A monsoon-like Sunday with overcast skies and pitter-patter dragged the maximum temperature down to 20.8 degrees Celsius, nine notches below normal and the lowest on this day in a decade.
In the last 10 years, the maximum temperature on February 17 has never been below the 26.5 degrees Celsius recorded in 2007. The average temperature for the day in a decade is 30 degrees Celsius, almost 10 points more than Sunday’s.
The Celsius dip had little to do with winter, though.
“Winter departs the city between the first and second weeks of February. So we have already left the season behind. Sunday’s rain was triggered by a low-pressure trough stretching from east Uttar Pradesh to coastal Bangladesh, touching Bihar and Gangetic Bengal,” a scientist with the India Meteorological Department said from Delhi.
The trough is already weakening with the western disturbance that caused it moving north and northeast. “So the city can at best hope to have two to three more days of cool weather before the Celsius resumes its climb to summer,” the weather scientist said.
According to the Met office, the rain is likely to subside by Monday evening but the Celsius won’t shoot up until Wednesday.
Just two days ago, the maximum temperature had scaled 32.1 degrees, two notches above normal. The 12-degree dip since Friday made Sunday’s weather seem even cooler than it really was.
Birthday girl Nilanjana Chakraborty, 24, a resident of Dhakuria, couldn’t have hoped for a better present from the weather gods. “It is so much better celebrating outdoors.
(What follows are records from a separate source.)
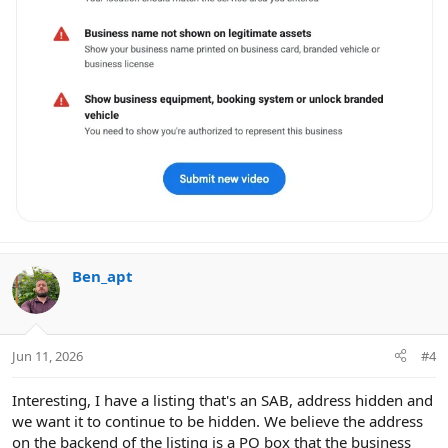
Ben_apt
Jun 11, 2026
#4
Interesting, I have a listing that's an SAB, address hidden and
we want it to continue to be hidden. We believe the address
on the backend of the listing is a PO box that the business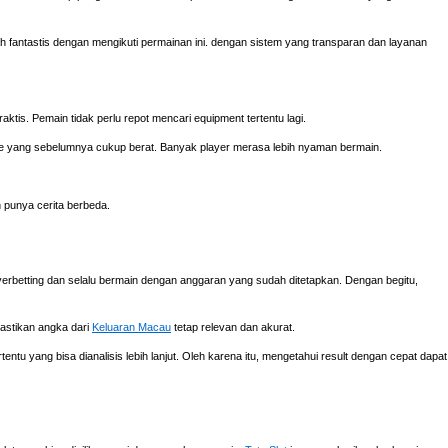
fantastis dengan mengikuti permainan ini. dengan sistem yang transparan dan layanan
aktis. Pemain tidak perlu repot mencari equipment tertentu lagi.
e yang sebelumnya cukup berat. Banyak player merasa lebih nyaman bermain.
h punya cerita berbeda.
verbetting dan selalu bermain dengan anggaran yang sudah ditetapkan. Dengan begitu,
mastikan angka dari
Keluaran Macau
tetap relevan dan akurat.
ntu yang bisa dianalisis lebih lanjut. Oleh karena itu, mengetahui result dengan cepat dapat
Despite the drizzle, me and my friends ended up spending a lot on time on the terrace today,” she said.
The rain took many morning walkers and joggers by surprise. “I thought the drizzle wouldn’t last but it kept coming in spurts. I waited till around 7.30am before deciding to give my regular jog a miss,” said bank executive Rajarshi Mandal, 28, of Salt Lake.
Till 5.30pm, it had rained 10mm both in Alipore and Dum Dum, which is a third of the total rainfall the city normally receives in February: 30.7mm.
The normal temperatures for the city at this time of the year are 30 and 18 degrees Celsius, based on 30-year data from 1971.